The third reason draws on the fact that statements about similarity and difference only really make sense in relation to some standard of comparison. In respect of size, is a plate similar to a table? There is no way of getting a determinate answer to this question, I think, except by bringing in some standard of similarity to compare the plate/table case to. We may not be able to say whether a plate is similar to a table, in respect of size, but we can say whether a plate is more similar to a table than (say) a plate is to house.

This point is relevant because, as soon as one relativises similarity in this way, one universalizes it. If two objects can be similar simply by being more similar than some other two objects, then almost any two objects can be similar. If your scope is broad enough, any two objects in your vision will look close together. It doesn’t matter how much anthropology differs from physics; what matters is how the difference between those two pursuits compares to the differences between those pursuits separately, and non-scientific pursuits (say, English and History). One can bang on all one likes about how different anthropology is from physics. But as long as one has not shown that one of those pursuits is more similar to English (say) than it is to the other of those pursuits, then one has given no reason to question the “monolithic” character of the sciences.

But perhaps I have been a bit unfair here.
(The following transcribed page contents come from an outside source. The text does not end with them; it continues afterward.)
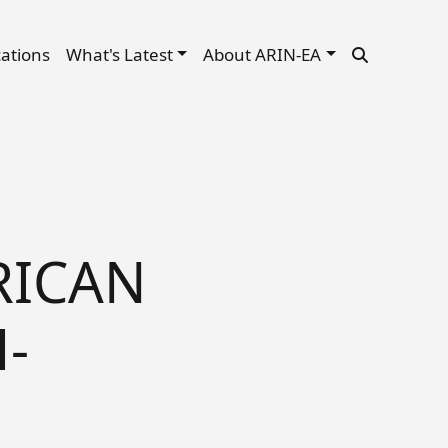
cations
What's Latest
About ARIN-EA
RICAN
-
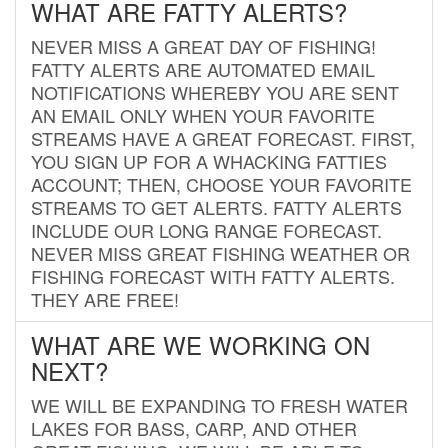
WHAT ARE FATTY ALERTS?
NEVER MISS A GREAT DAY OF FISHING!
FATTY ALERTS ARE AUTOMATED EMAIL
NOTIFICATIONS WHEREBY YOU ARE SENT
AN EMAIL ONLY WHEN YOUR FAVORITE
STREAMS HAVE A GREAT FORECAST. FIRST,
YOU SIGN UP FOR A WHACKING FATTIES
ACCOUNT; THEN, CHOOSE YOUR FAVORITE
STREAMS TO GET ALERTS. FATTY ALERTS
INCLUDE OUR LONG RANGE FORECAST.
NEVER MISS GREAT FISHING WEATHER OR
FISHING FORECAST WITH FATTY ALERTS.
THEY ARE FREE!
WHAT ARE WE WORKING ON
NEXT?
WE WILL BE EXPANDING TO FRESH WATER
LAKES FOR BASS, CARP, AND OTHER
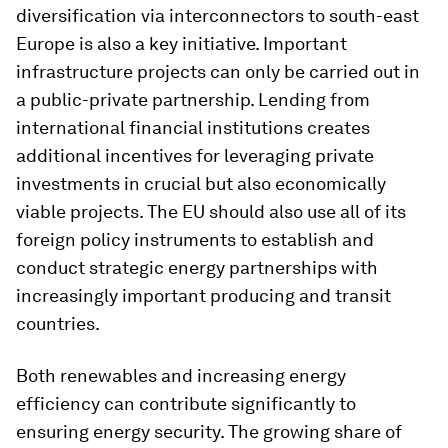
diversification via interconnectors to south-east
Europe is also a key initiative. Important
infrastructure projects can only be carried out in
a public-private partnership. Lending from
international financial institutions creates
additional incentives for leveraging private
investments in crucial but also economically
viable projects. The EU should also use all of its
foreign policy instruments to establish and
conduct strategic energy partnerships with
increasingly important producing and transit
countries.
Both renewables and increasing energy
efficiency can contribute significantly to
ensuring energy security. The growing share of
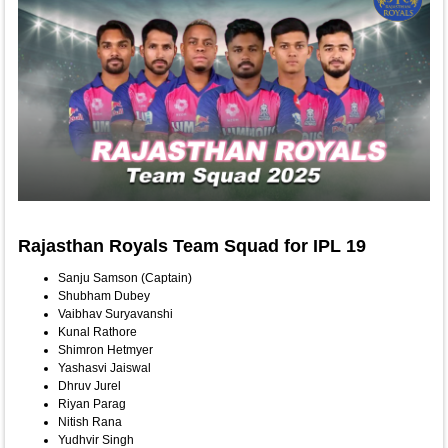
Rajasthan Royals Team Squad for IPL 19
Sanju Samson (Captain)
Shubham Dubey
Vaibhav Suryavanshi
Kunal Rathore
Shimron Hetmyer
Yashasvi Jaiswal
Dhruv Jurel
Riyan Parag
Nitish Rana
Yudhvir Singh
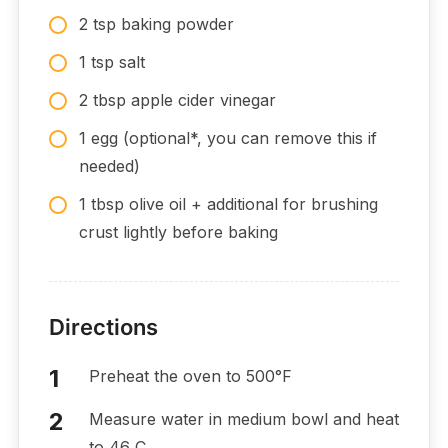
2 tsp baking powder
1 tsp salt
2 tbsp apple cider vinegar
1 egg (optional*, you can remove this if
needed)
1 tbsp olive oil + additional for brushing
crust lightly before baking
Directions
Preheat the oven to 500°F
Measure water in medium bowl and heat
to 46 C.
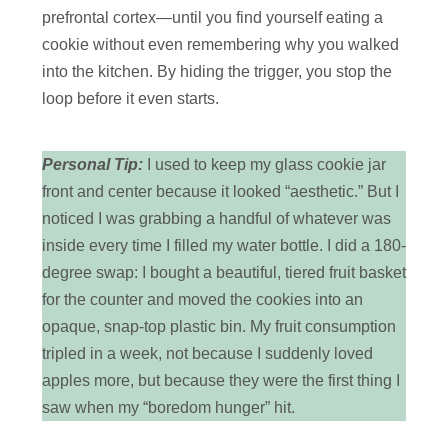
prefrontal cortex—until you find yourself eating a
cookie without even remembering why you walked
into the kitchen. By hiding the trigger, you stop the
loop before it even starts.
Personal Tip:
I used to keep my glass cookie jar
front and center because it looked “aesthetic.” But I
noticed I was grabbing a handful of whatever was
inside every time I filled my water bottle. I did a 180-
degree swap: I bought a beautiful, tiered fruit basket
for the counter and moved the cookies into an
opaque, snap-top plastic bin. My fruit consumption
tripled in a week, not because I suddenly loved
apples more, but because they were the first thing I
saw when my “boredom hunger” hit.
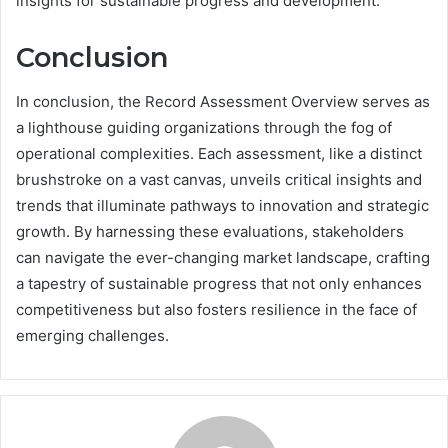
insights for sustainable progress and development.
Conclusion
In conclusion, the Record Assessment Overview serves as
a lighthouse guiding organizations through the fog of
operational complexities. Each assessment, like a distinct
brushstroke on a vast canvas, unveils critical insights and
trends that illuminate pathways to innovation and strategic
growth. By harnessing these evaluations, stakeholders
can navigate the ever-changing market landscape, crafting
a tapestry of sustainable progress that not only enhances
competitiveness but also fosters resilience in the face of
emerging challenges.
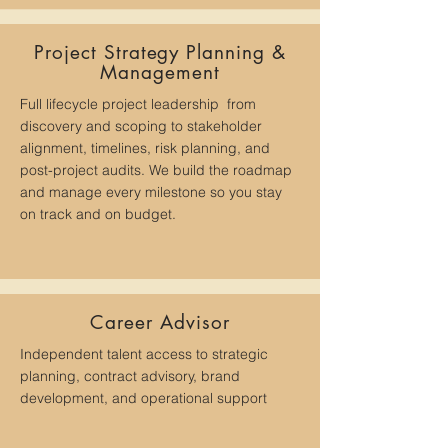
Project Strategy Planning &
Management
Full lifecycle project leadership from
discovery and scoping to stakeholder
alignment, timelines, risk planning, and
post-project audits. We build the roadmap
and manage every milestone so you stay
on track and on budget.
Career Advisor
​I
ndependent talent access to strategic
planning, contract advisory, brand
development, and operational support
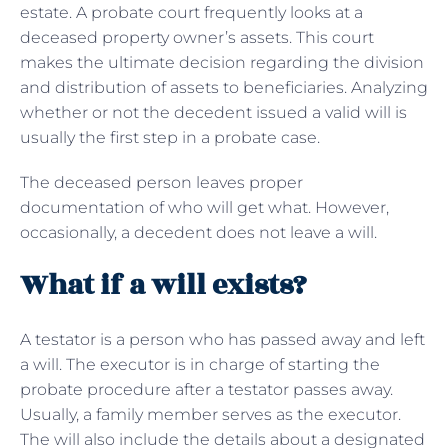
estate. A probate court frequently looks at a
deceased property owner’s assets. This court
makes the ultimate decision regarding the division
and distribution of assets to beneficiaries. Analyzing
whether or not the decedent issued a valid will is
usually the first step in a probate case.
The deceased person leaves proper
documentation of who will get what. However,
occasionally, a decedent does not leave a will.
What if a will exists?
A testator is a person who has passed away and left
a will. The executor is in charge of starting the
probate procedure after a testator passes away.
Usually, a family member serves as the executor.
The will also include the details about a designated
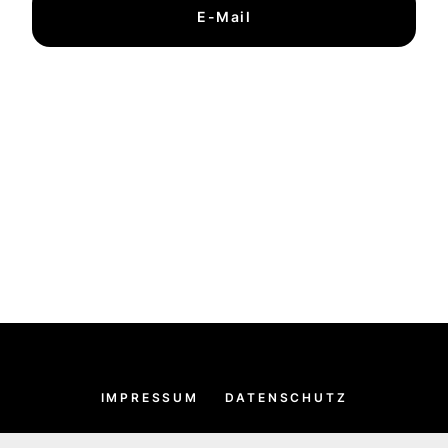
E-Mail
IMPRESSUM
DATENSCHUTZ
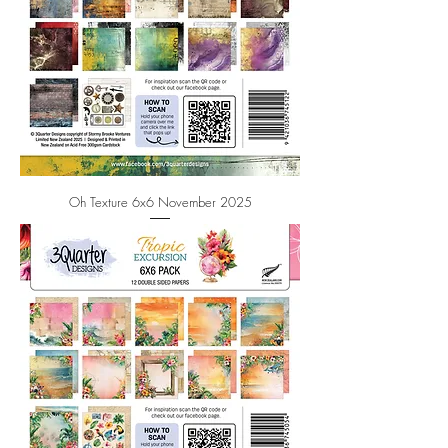
Oh Texture 6x6 November 2025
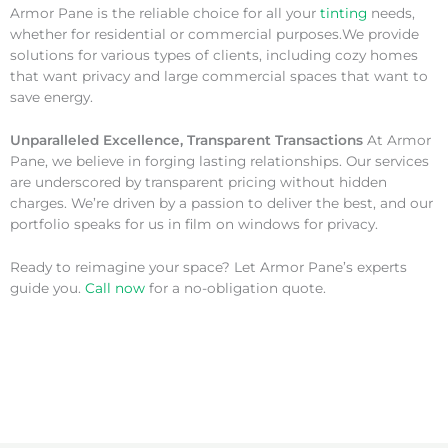
Armor Pane is the reliable choice for all your
tinting
needs,
whether for residential or commercial purposes.We provide
solutions for various types of clients, including cozy homes
that want privacy and large commercial spaces that want to
save energy.
Unparalleled Excellence, Transparent Transactions
At Armor
Pane, we believe in forging lasting relationships. Our services
are underscored by transparent pricing without hidden
charges. We’re driven by a passion to deliver the best, and our
portfolio speaks for us in film on windows for privacy.
Ready to reimagine your space? Let Armor Pane’s experts
guide you.
Call now
for a no-obligation quote.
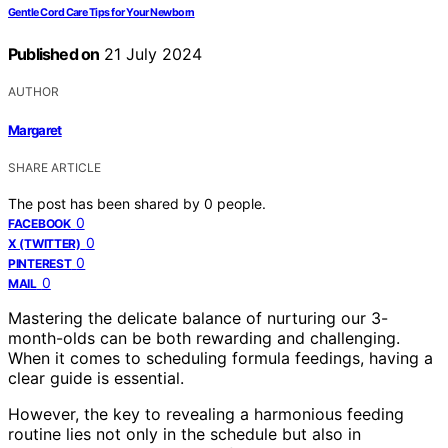
Gentle Cord Care Tips for Your Newborn
Published on
21 July 2024
AUTHOR
Margaret
SHARE ARTICLE
The post has been shared by
0
people.
0
FACEBOOK
0
X (TWITTER)
0
PINTEREST
0
MAIL
Mastering the delicate balance of nurturing our 3-
month-olds can be both rewarding and challenging.
When it comes to scheduling formula feedings, having a
clear guide is essential.
However, the key to revealing a harmonious feeding
routine lies not only in the schedule but also in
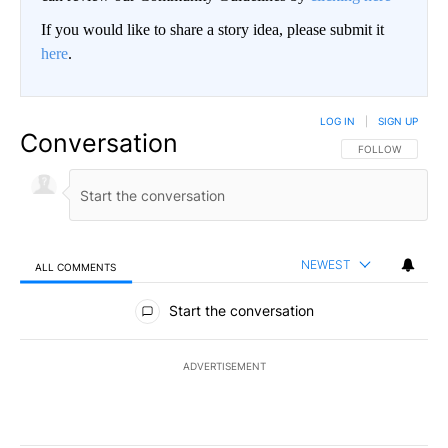
If you would like to share a story idea, please submit it
here
.
LOG IN
|
SIGN UP
Conversation
FOLLOW THIS CO
FOLLOW
NEWEST
ALL COMMENTS
All Comments
Start the conversation
ADVERTISEMENT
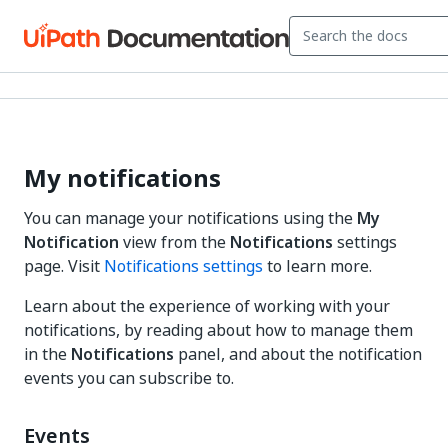
My notifications
You can manage your notifications using the
My
Notification
view from the
Notifications
settings
page. Visit
Notifications settings
to learn more.
Learn about the experience of working with your
notifications, by reading about how to manage them
in the
Notifications
panel, and about the notification
events you can subscribe to.
Events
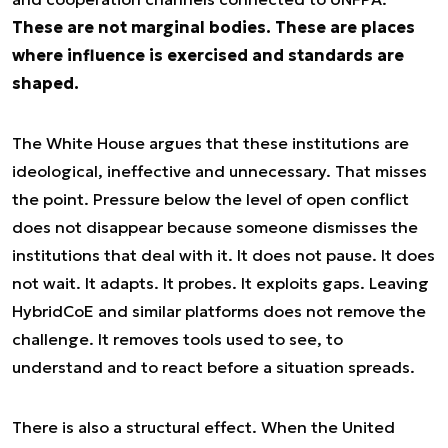
These are not marginal bodies. These are places
where influence is exercised and standards are
shaped.
The White House argues that these institutions are
ideological, ineffective and unnecessary. That misses
the point. Pressure below the level of open conflict
does not disappear because someone dismisses the
institutions that deal with it. It does not pause. It does
not wait. It adapts. It probes. It exploits gaps. Leaving
HybridCoE and similar platforms does not remove the
challenge. It removes tools used to see, to
understand and to react before a situation spreads.
There is also a structural effect. When the United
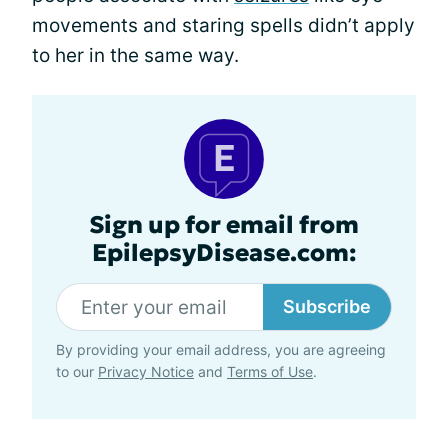
movements and staring spells didn’t apply
to her in the same way.
Sign up for email from
EpilepsyDisease.com:
Subscribe
By providing your email address, you are agreeing
to our
Privacy Notice
and
Terms of Use
.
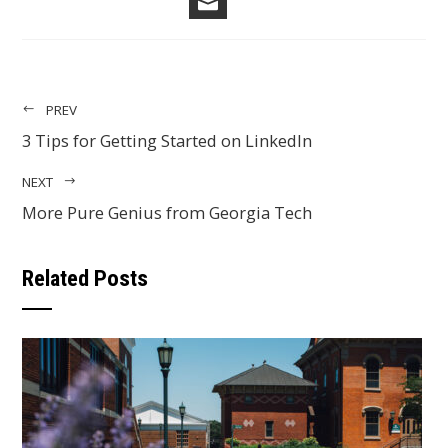
EMAIL
PREV
3 Tips for Getting Started on LinkedIn
NEXT
More Pure Genius from Georgia Tech
Related Posts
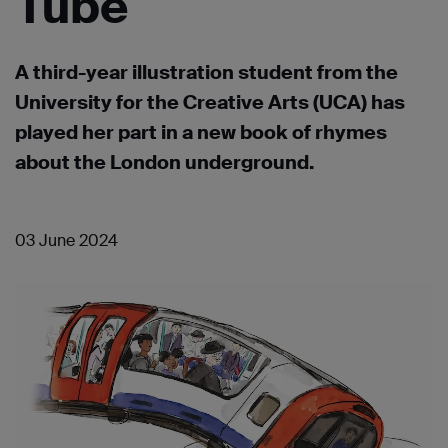
Tube
A third-year illustration student from the
University for the Creative Arts (UCA) has
played her part in a new book of rhymes
about the London underground.
03 June 2024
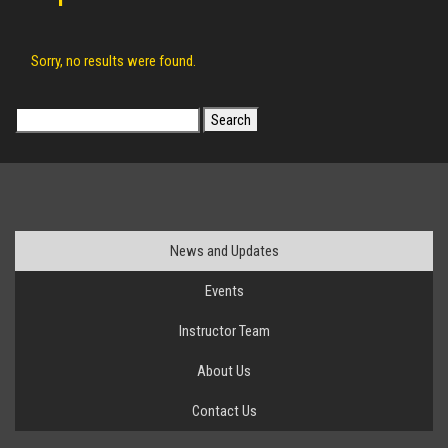
Sorry, no results were found.
Search
for:
News and Updates
Events
Instructor Team
About Us
Contact Us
The standard of comparison I have mentioned is, I think, usually established implicitly, by context. And by demanding that all statements of similarity and difference carry with them an explicit standard of comparison, I am showing a kind of insensitivity to ordinary usage that (some might say) only a philosopher could suffer from. When someone says that the temperature on Tuesday will be “similar” to that on Wednesday, we don’t all put on puzzled expressions and ask the speaker to relativise her statement to some standard. If it turns out that Tuesday’s temperature differs from Wednesday’s by 2.5 degrees, we are not surprised, even though this difference would (in some scientific contexts, for example) be vast. We are aware, in an intuitive sort of way, that the context of everyday weather fixes certain rules about which pairs of temperature are to be considered similar, and which are not.

And perhaps the reader is expected, from the passage above, to intuit some kind of context. And the natural context to use is that of prior expectation. That is, what the author means when she says “physics and anthropology differ hugely” is really “physics and anthropology differ much more than is commonly appreciated.” And the latter statement both makes pretty good sense, and is interesting.

Nevertheless, it is also pretty clear that the latter statement is milder than the claim that the author is trying to make. The claim is that it is somehow impossible to warrant the grouping of physics and anthropology, that they are hopelessly disparate. And, for the three reasons given above (though only the first and third only really apply here) this strong claim does not follow from the milder claim about the inaccuracy of popular beliefs.

A similar pattern of thought is sometimes present in discussions about ethnicity. When discussing the census, for example, commentators sometimes protest (for example) that Korean and Chinese should not be grouped together (eg. under the label of Asian), on the basis that Korean culture is “vastly different” from Chinese culture, or that the two have “very little in common.”

Again, it may be that people do often make genuine mistakes about the closeness of Korean and Chinese culture, and it is worthwhile to counter these mistakes by clarifying the distinctive qualities of each. But the fact that the two cultures are less similar, or similar in fewer respects, than is commonly imagined, does not mean that they should never be grouped together. They may differ greatly, and yet still differ less than what Chinese culture differs from any given European culture. Or in some respects (say, population size) Korea may be more naturally grouped with European countries than with China; and yet in all relevant respects they are enough alike to be put in the same box.